Please count the lines of the material below that contain the string "series", treating case as significant. Give only the number.

*** Opening of DATA SHOWN ***

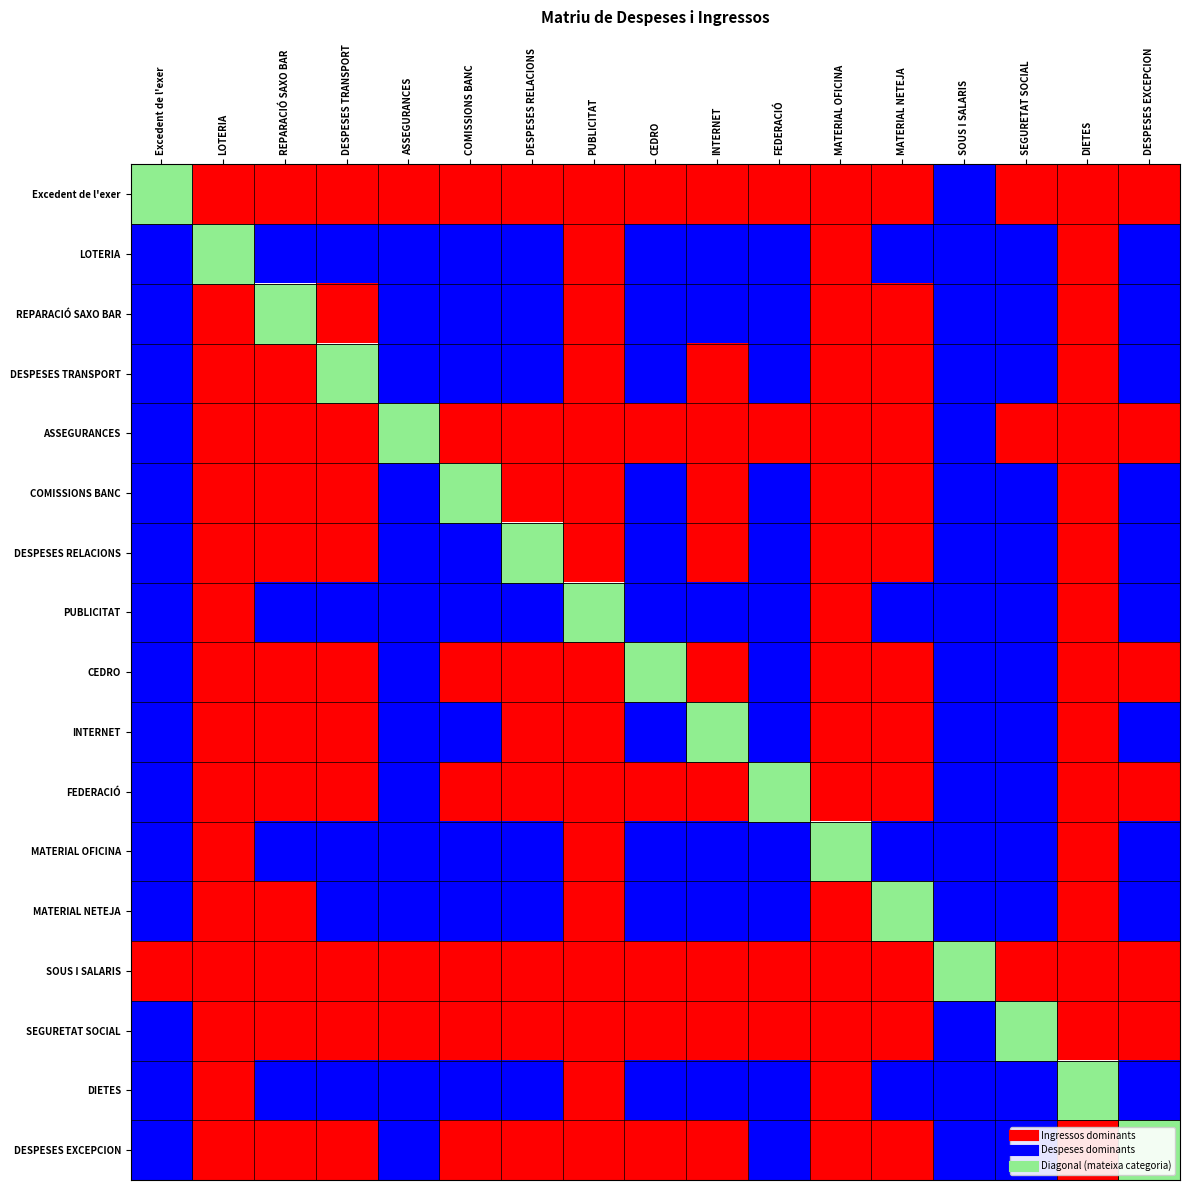

Which category has the lowest value across all series?

SOUS I SALARIS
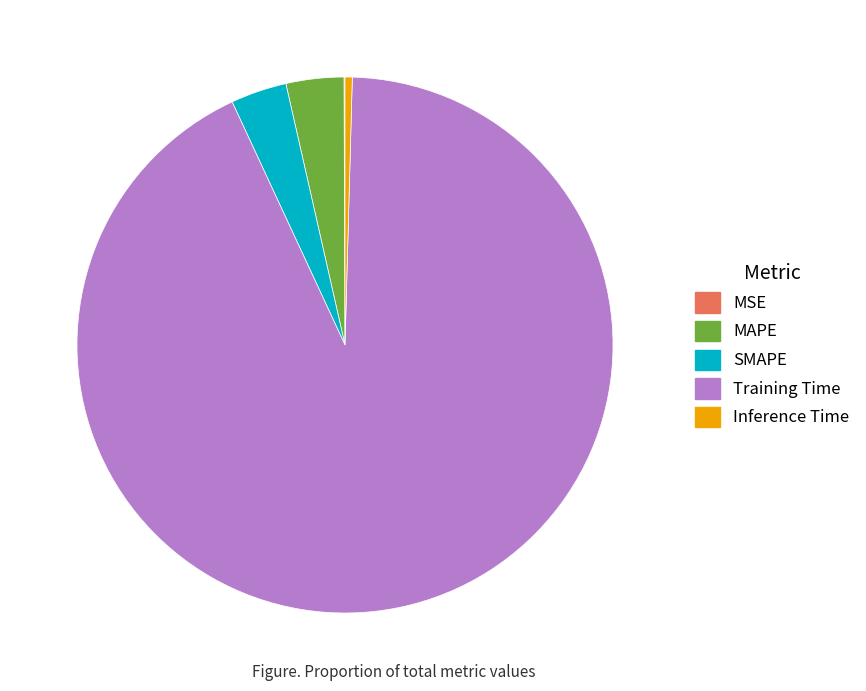

Is Inference Time the majority of the pie?

No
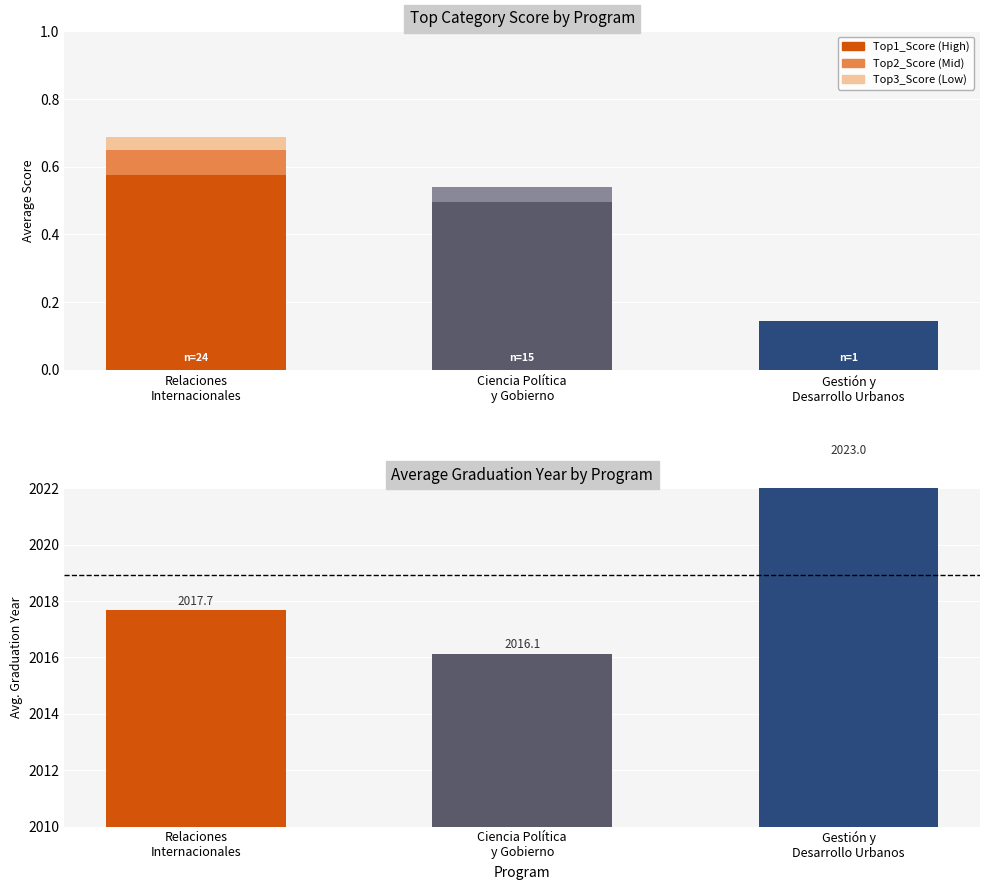

At Ciencia Política
y Gobierno, list the series in order from smallest to largest.

Top3_Score, Top2_Score, Top1_Score, Avg Graduation Year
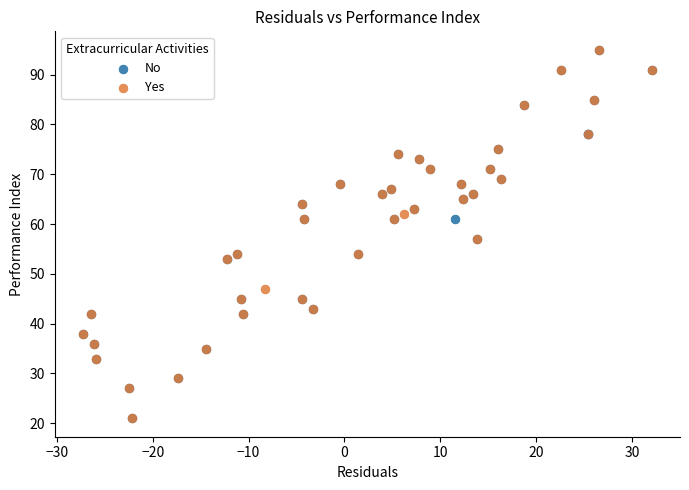

What are all the series names shown in the legend?

No, Yes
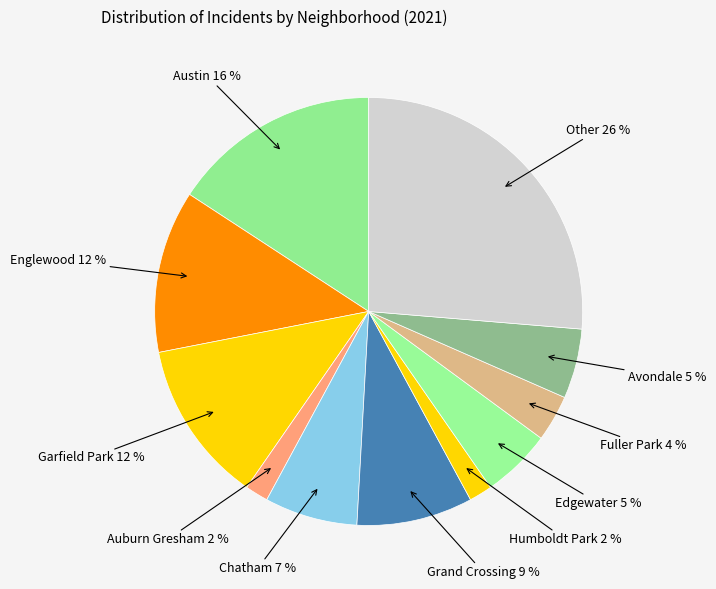

Is Garfield Park the majority of the pie?

No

*** Close of DATA SHOWN ***

WRITTEN SOLUTION: 3